### ACTIVITY
Extract every text line from the data below verbatim, preserving the original line order. Omit the picture markers from the output.

### INFORMATION GIVEN
------
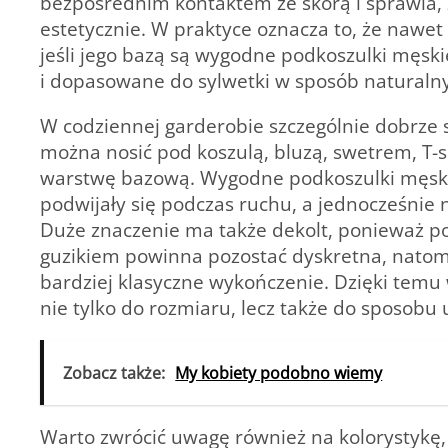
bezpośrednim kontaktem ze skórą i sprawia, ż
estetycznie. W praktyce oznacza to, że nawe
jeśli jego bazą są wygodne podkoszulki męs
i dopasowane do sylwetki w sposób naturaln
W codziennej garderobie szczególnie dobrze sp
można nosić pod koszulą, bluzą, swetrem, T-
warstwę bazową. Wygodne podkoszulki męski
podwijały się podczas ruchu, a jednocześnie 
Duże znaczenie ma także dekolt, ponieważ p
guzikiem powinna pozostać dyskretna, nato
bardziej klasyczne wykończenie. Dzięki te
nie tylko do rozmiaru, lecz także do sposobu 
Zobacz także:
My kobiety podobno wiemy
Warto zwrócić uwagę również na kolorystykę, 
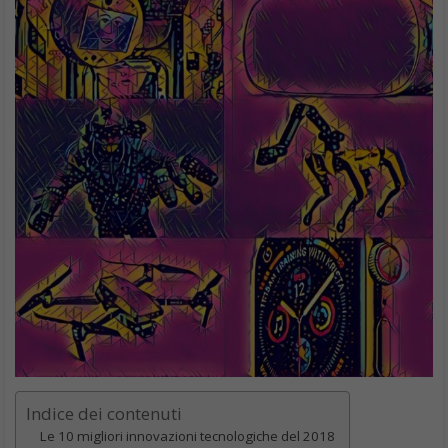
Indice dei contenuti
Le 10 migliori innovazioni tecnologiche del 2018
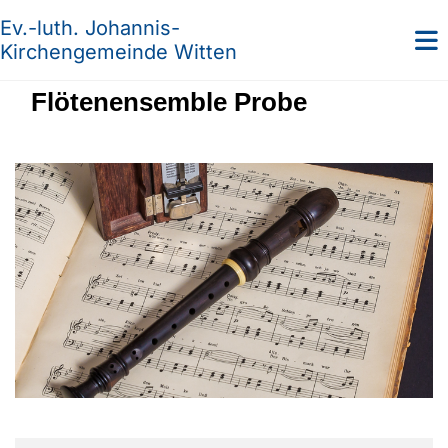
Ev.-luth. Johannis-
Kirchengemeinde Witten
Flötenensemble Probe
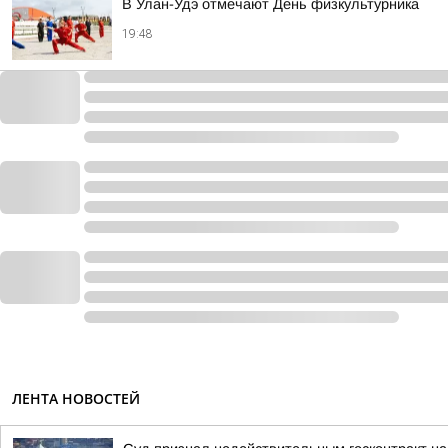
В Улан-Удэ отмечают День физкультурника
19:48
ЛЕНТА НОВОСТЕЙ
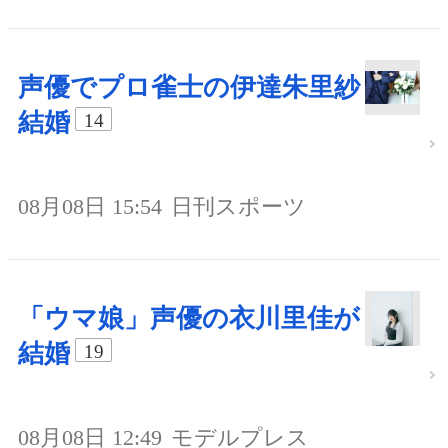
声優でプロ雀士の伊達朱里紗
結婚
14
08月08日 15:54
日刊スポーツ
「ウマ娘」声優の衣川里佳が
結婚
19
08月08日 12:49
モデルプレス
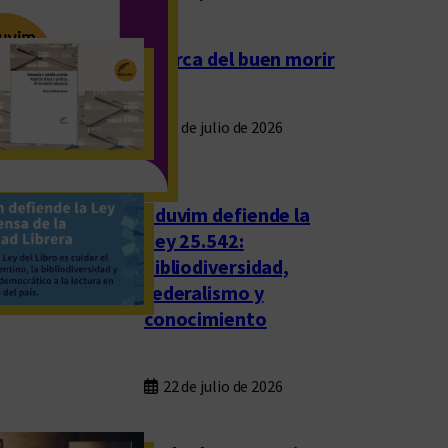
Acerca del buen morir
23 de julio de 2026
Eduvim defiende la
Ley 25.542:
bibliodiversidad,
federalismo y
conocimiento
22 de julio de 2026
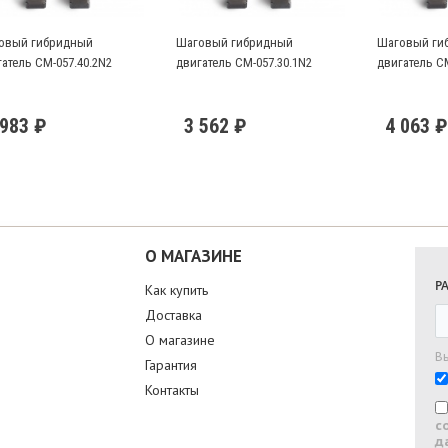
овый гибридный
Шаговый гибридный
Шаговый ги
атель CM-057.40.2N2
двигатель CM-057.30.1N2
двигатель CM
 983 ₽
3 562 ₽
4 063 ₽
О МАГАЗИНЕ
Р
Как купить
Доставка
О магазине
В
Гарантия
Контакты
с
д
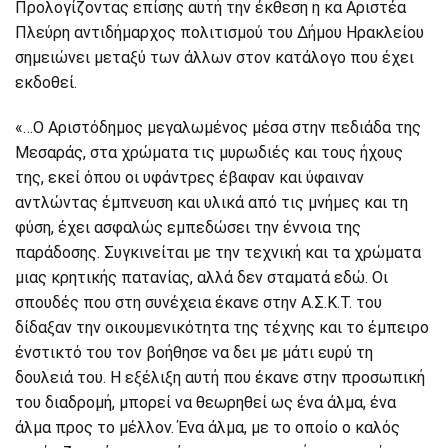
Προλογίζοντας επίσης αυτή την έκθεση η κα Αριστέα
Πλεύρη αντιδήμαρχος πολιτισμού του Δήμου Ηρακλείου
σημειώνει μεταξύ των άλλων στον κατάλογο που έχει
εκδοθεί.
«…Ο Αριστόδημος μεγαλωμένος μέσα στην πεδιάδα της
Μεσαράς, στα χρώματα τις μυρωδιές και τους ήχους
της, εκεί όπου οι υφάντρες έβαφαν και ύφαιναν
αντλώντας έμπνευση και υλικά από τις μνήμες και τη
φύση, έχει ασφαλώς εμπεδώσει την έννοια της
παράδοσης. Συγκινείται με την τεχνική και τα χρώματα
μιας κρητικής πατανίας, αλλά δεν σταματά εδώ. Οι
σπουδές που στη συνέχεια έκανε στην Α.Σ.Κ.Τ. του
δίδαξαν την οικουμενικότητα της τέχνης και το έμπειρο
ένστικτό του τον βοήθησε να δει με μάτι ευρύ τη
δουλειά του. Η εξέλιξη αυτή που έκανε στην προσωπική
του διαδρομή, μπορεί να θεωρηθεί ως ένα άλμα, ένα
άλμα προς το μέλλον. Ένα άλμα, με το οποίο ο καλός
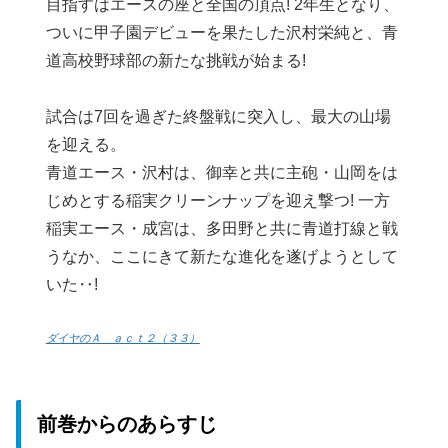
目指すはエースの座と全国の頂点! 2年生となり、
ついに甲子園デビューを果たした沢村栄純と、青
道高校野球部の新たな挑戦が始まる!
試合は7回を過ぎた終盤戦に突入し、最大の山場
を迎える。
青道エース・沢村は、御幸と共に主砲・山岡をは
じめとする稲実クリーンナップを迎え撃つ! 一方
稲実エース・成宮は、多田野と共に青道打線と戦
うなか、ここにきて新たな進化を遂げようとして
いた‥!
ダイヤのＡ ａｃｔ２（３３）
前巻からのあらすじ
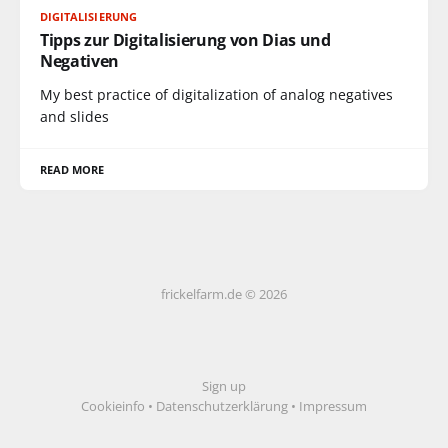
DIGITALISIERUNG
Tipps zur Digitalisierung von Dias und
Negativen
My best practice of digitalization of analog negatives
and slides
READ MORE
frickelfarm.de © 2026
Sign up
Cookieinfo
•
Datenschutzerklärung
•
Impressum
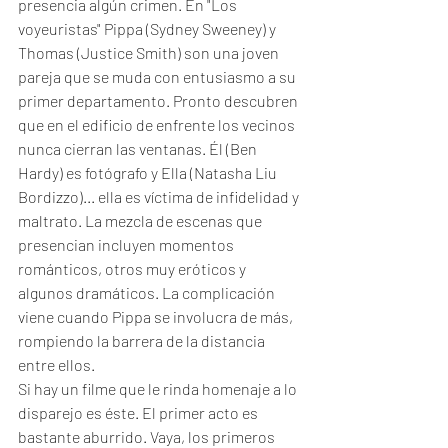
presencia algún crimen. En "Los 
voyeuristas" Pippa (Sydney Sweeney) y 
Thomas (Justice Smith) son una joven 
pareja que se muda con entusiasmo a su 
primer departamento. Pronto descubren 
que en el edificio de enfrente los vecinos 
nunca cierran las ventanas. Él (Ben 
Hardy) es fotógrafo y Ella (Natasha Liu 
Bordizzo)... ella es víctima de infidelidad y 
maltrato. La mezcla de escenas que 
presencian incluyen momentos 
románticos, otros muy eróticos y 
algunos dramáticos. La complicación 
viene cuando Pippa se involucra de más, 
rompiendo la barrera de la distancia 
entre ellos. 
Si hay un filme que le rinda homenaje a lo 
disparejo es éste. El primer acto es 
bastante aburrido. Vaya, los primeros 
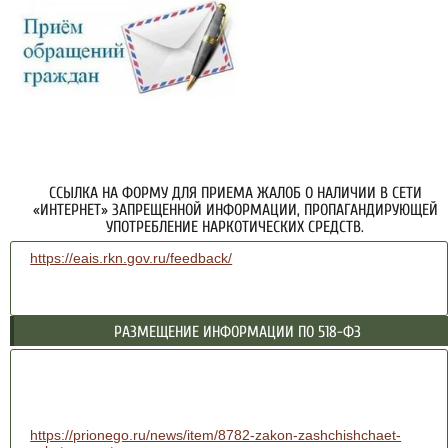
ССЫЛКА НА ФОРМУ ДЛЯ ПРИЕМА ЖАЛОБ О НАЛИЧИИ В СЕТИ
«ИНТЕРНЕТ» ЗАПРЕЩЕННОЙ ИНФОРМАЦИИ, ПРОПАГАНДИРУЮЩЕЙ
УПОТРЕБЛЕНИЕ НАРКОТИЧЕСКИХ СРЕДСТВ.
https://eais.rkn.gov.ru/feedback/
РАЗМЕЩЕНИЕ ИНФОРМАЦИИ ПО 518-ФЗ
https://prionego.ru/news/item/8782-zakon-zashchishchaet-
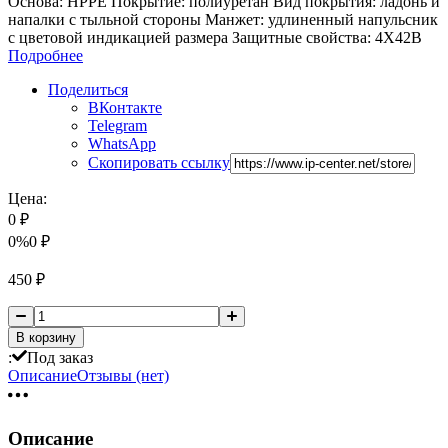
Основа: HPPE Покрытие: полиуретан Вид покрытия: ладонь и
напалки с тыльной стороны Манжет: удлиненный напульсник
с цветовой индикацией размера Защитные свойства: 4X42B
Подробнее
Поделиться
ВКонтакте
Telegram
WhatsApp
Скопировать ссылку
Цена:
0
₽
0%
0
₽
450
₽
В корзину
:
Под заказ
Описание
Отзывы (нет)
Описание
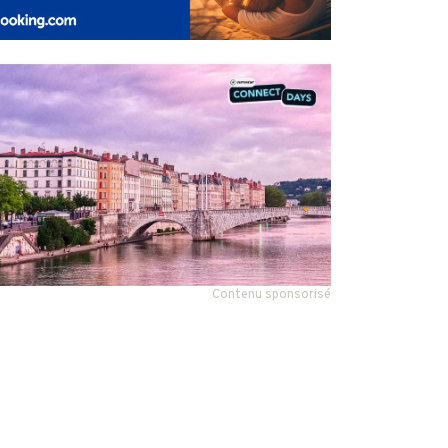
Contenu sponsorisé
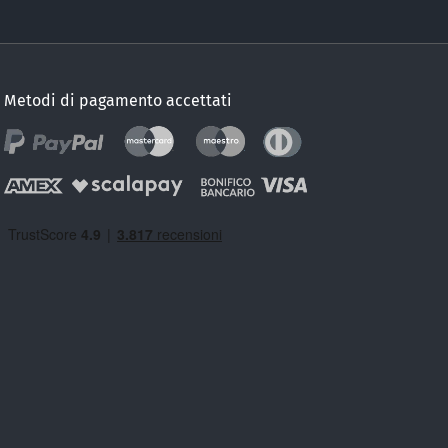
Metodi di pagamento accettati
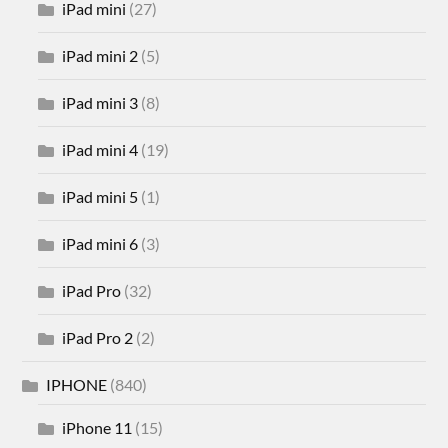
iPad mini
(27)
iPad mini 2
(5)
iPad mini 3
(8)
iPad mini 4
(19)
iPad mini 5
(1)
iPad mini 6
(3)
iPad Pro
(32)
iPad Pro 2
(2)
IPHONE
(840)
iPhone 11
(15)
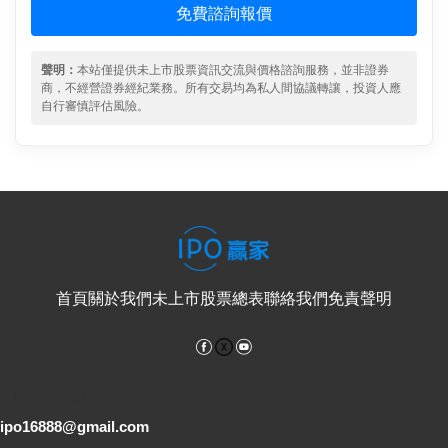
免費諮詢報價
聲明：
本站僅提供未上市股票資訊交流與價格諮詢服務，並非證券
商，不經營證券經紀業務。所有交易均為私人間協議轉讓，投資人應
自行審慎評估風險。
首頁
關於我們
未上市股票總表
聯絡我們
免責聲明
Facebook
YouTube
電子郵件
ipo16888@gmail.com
------
### RESULT BELOW
bezpośrednim kontaktem ze skórą i sprawia, ż
estetycznie. W praktyce oznacza to, że nawe
jeśli jego bazą są wygodne podkoszulki męs
i dopasowane do sylwetki w sposób naturaln
W codziennej garderobie szczególnie dobrze sp
można nosić pod koszulą, bluzą, swetrem, T-
warstwę bazową. Wygodne podkoszulki męski
podwijały się podczas ruchu, a jednocześnie 
Duże znaczenie ma także dekolt, ponieważ p
guzikiem powinna pozostać dyskretna, nato
bardziej klasyczne wykończenie. Dzięki te
nie tylko do rozmiaru, lecz także do sposobu 
Zobacz także:
My kobiety podobno wiemy
Warto zwrócić uwagę również na kolorystykę, 
Indice dei contenuti
Le 10 migliori innovazioni tecnologiche del 2018
Ev.-luth. Johannis-
Kirchengemeinde Witten
Flötenensemble Probe
В Улан-Удэ отмечают День физкультурника
19:48
ЛЕНТА НОВОСТЕЙ
声優でプロ雀士の伊達朱里紗
結婚
14
08月08日 15:54
日刊スポーツ
「ウマ娘」声優の衣川里佳が
結婚
19
08月08日 12:49
モデルプレス
Acerca del buen morir
23 de julio de 2026
Eduvim defiende la
Ley 25.542:
bibliodiversidad,
federalismo y
conocimiento
22 de julio de 2026
овый гибридный
Шаговый гибридный
Шаговый ги
атель CM-057.40.2N2
двигатель CM-057.30.1N2
двигатель CM
 983 ₽
3 562 ₽
4 063 ₽
О МАГАЗИНЕ
Р
Как купить
Доставка
О магазине
В
Гарантия
Контакты
с
д
Προλογίζοντας επίσης αυτή την έκθεση η κα Αριστέα
Πλεύρη αντιδήμαρχος πολιτισμού του Δήμου Ηρακλείου
σημειώνει μεταξύ των άλλων στον κατάλογο που έχει
εκδοθεί.
«…Ο Αριστόδημος μεγαλωμένος μέσα στην πεδιάδα της
Μεσαράς, στα χρώματα τις μυρωδιές και τους ήχους
της, εκεί όπου οι υφάντρες έβαφαν και ύφαιναν
αντλώντας έμπνευση και υλικά από τις μνήμες και τη
φύση, έχει ασφαλώς εμπεδώσει την έννοια της
παράδοσης. Συγκινείται με την τεχνική και τα χρώματα
μιας κρητικής πατανίας, αλλά δεν σταματά εδώ. Οι
σπουδές που στη συνέχεια έκανε στην Α.Σ.Κ.Τ. του
δίδαξαν την οικουμενικότητα της τέχνης και το έμπειρο
ένστικτό του τον βοήθησε να δει με μάτι ευρύ τη
δουλειά του. Η εξέλιξη αυτή που έκανε στην προσωπική
του διαδρομή, μπορεί να θεωρηθεί ως ένα άλμα, ένα
άλμα προς το μέλλον. Ένα άλμα, με το οποίο ο καλός
目指すはエースの座と全国の頂点! 2年生となり、
ついに甲子園デビューを果たした沢村栄純と、青
道高校野球部の新たな挑戦が始まる!
試合は7回を過ぎた終盤戦に突入し、最大の山場
を迎える。
青道エース・沢村は、御幸と共に主砲・山岡をは
じめとする稲実クリーンナップを迎え撃つ! 一方
稲実エース・成宮は、多田野と共に青道打線と戦
うなか、ここにきて新たな進化を遂げようとして
いた‥!
ダイヤのＡ ａｃｔ２（３３）
前巻からのあらすじ
DIGITALISIERUNG
Tipps zur Digitalisierung von Dias und
Negativen
My best practice of digitalization of analog negatives
and slides
READ MORE
frickelfarm.de © 2026
Sign up
Cookieinfo
•
Datenschutzerklärung
•
Impressum
presencia algún crimen. En "Los 
voyeuristas" Pippa (Sydney Sweeney) y 
Thomas (Justice Smith) son una joven 
pareja que se muda con entusiasmo a su 
primer departamento. Pronto descubren 
que en el edificio de enfrente los vecinos 
nunca cierran las ventanas. Él (Ben 
Hardy) es fotógrafo y Ella (Natasha Liu 
Bordizzo)... ella es víctima de infidelidad y 
maltrato. La mezcla de escenas que 
presencian incluyen momentos 
románticos, otros muy eróticos y 
algunos dramáticos. La complicación 
viene cuando Pippa se involucra de más, 
rompiendo la barrera de la distancia 
entre ellos. 
Si hay un filme que le rinda homenaje a lo 
disparejo es éste. El primer acto es 
bastante aburrido. Vaya, los primeros 
ССЫЛКА НА ФОРМУ ДЛЯ ПРИЕМА ЖАЛОБ О НАЛИЧИИ В СЕТИ
«ИНТЕРНЕТ» ЗАПРЕЩЕННОЙ ИНФОРМАЦИИ, ПРОПАГАНДИРУЮЩЕЙ
УПОТРЕБЛЕНИЕ НАРКОТИЧЕСКИХ СРЕДСТВ.
https://eais.rkn.gov.ru/feedback/
РАЗМЕЩЕНИЕ ИНФОРМАЦИИ ПО 518-ФЗ
https://prionego.ru/news/item/8782-zakon-zashchishchaet-
Основа: HPPE Покрытие: полиуретан Вид покрытия: ладонь и
напалки с тыльной стороны Манжет: удлиненный напульсник
с цветовой индикацией размера Защитные свойства: 4X42B
Подробнее
Поделиться
ВКонтакте
Telegram
WhatsApp
Скопировать ссылку
Цена:
0
₽
0%
0
₽
450
₽
В корзину
:
Под заказ
Описание
Отзывы (нет)
Описание
Contenu sponsorisé
Metodi di pagamento accettati
iPad mini
(27)
iPad mini 2
(5)
iPad mini 3
(8)
iPad mini 4
(19)
iPad mini 5
(1)
iPad mini 6
(3)
iPad Pro
(32)
iPad Pro 2
(2)
IPHONE
(840)
iPhone 11
(15)
免費諮詢報價
聲明：
本站僅提供未上市股票資訊交流與價格諮詢服務，並非證券
商，不經營證券經紀業務。所有交易均為私人間協議轉讓，投資人應
自行審慎評估風險。
首頁
關於我們
未上市股票總表
聯絡我們
免責聲明
Facebook
YouTube
電子郵件
ipo16888@gmail.com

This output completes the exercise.